▸ Okuma Metni
..............................

Siyasi tartışmalar esnasında kulağımı tırmalayan bazı tanım, tabir ve bunların ifade ettiği anlayış üzerine epeydir yazmak istiyor, ama sürekli erteliyordum.
Bu sabah, bir TV kanalında ‘siyaset bilimci’ bir konuğun kullandığı bu türden sözlerini duyunca daha fazla dayanamadım.
Haber, tartışma programlarında, röportaj ve yorumlarda sıklıkla, konu dönüp dolaşıp Türkiye’nin ‘Ortadoğulaşması’na geliyor.
‘Ortadoğu bataklığı’ gibi oryantalist tabirlerden oldum olası hazzetmem. Bu denli toptancı ifadeler her zaman sorunludur, öncelikle, fazlasıyla toptancıdır, dahası sanki dünya güllük gülistanlık da bir tek belli bir bölgede rezil şeyler oluyor gibi bir ima taşır.
Zamanında, İngilizceye giren ‘Balkanlaşma’ terimi de benzer bir yaklaşımı ifade eder.
Böylece, belli bir bölgede yaşanan sorunlar, tarihsel, toplumsal, siyasal boyutlarıyla tüm karmaşıklığı göz ardı edilerek, adeta bu bölgelere ‘iflah olmaz’lık atfedilmiş olur.
Buna karşın, ‘Batılılaşma’ denilince de toptancı bir olumluluk ifade edilmiş olur, sonuçta dünya ‘iyi, doğru, düzenli’ olan ile ‘kötü, yanlış, kaotik’ olarak ikiye ayrılmış sayılır. İşin burası, ilkesel bir sorun.
Diğer taraftan, işin bir de siyasi bakışlara olumsuzluk olarak yansıyan boyutu var.
Orta Doğu denilen coğrafyanın, modern tarihinin çatışma, fakirlik, otoriter rejimlerle dolu olduğu bir gerçek. Ancak, öncelikle, tek bir başlık altında kavranamayacak kadar, geniş bir coğrafyadan söz ediyoruz.
İkincisi, dünyanın zengin ve güçlü Batı ülkeleri dışında kalan tümünde, yani Asya’da, Afrika’da, Latin Amerika’da, Uzak Doğu’da, benzer sorunların var olduğunu unutuyoruz.
Kuşkusuz bu sıradan bir unutkanlık meselesi değil, bu anlayışın arka planında ‘Ortadoğu’ dediğimiz coğrafyadaki olumsuzlukların ortak paydasının İslam dini olduğu fikri yatıyor.

..............................

▸ Verilen Bilgiler
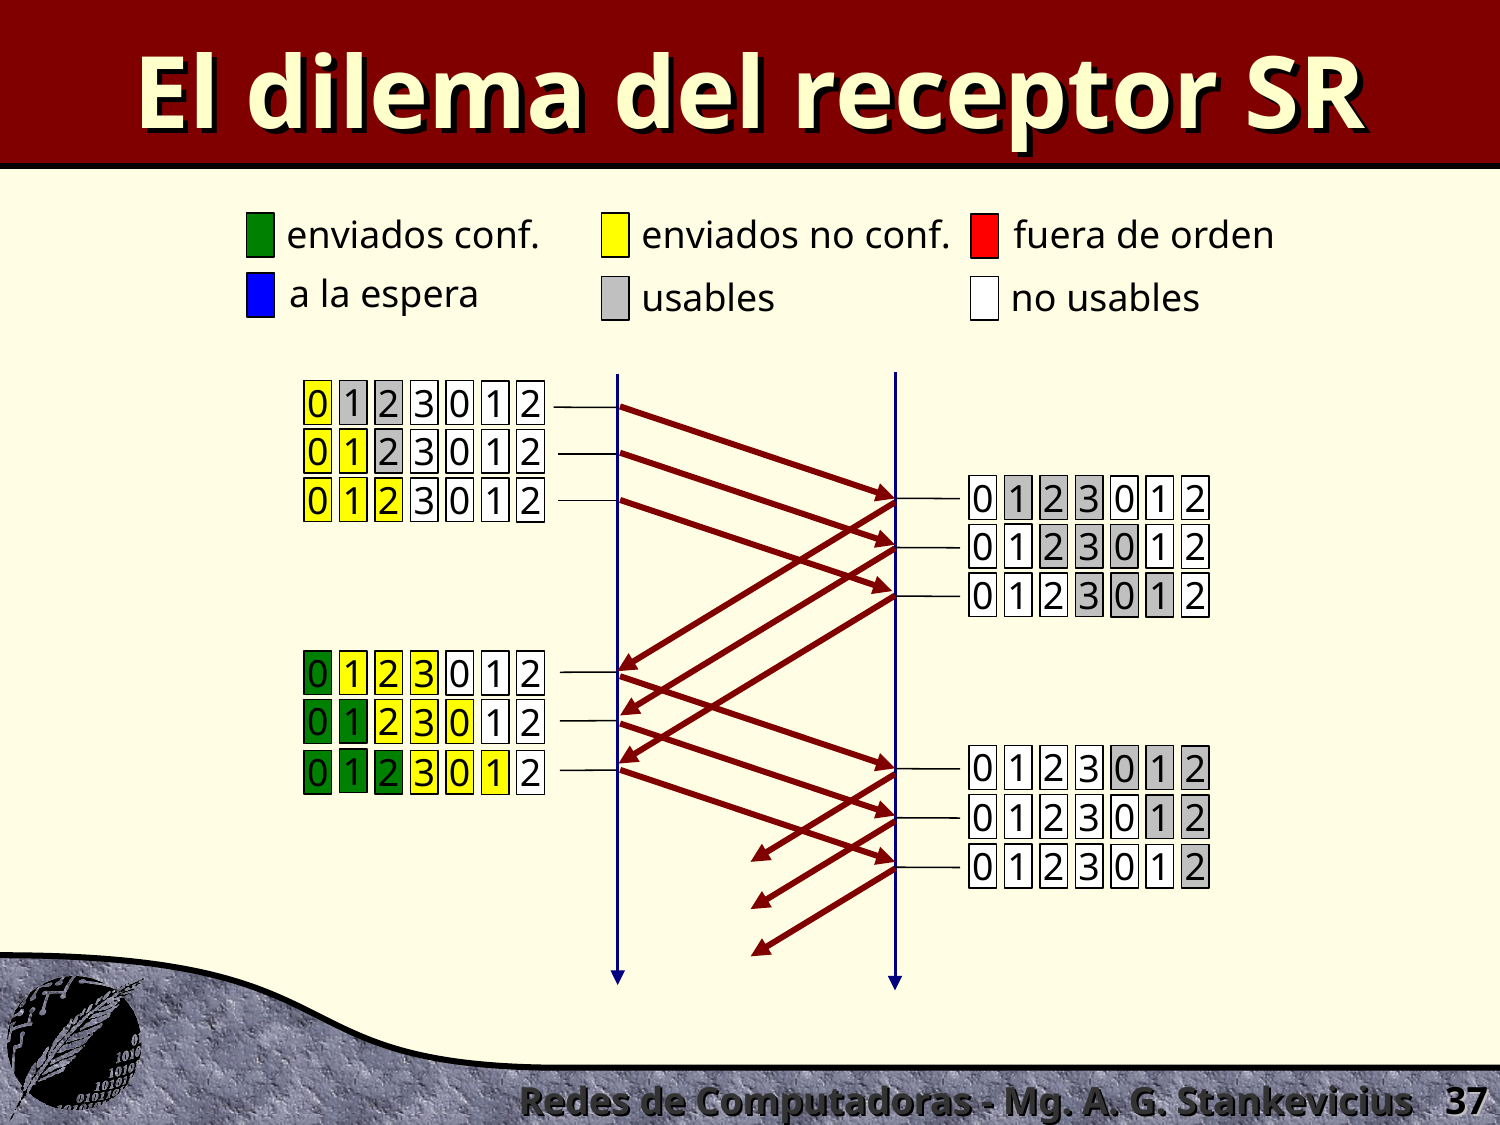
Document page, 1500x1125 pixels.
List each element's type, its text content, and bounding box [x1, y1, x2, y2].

..............................

Okuma metnine göre, zengin ve güçlü Batı ülkeleri dışında benzer sorunların var olduğu bölgeleri sıralayın.

Asya, Afrika, Latin Amerika, Uzak Doğu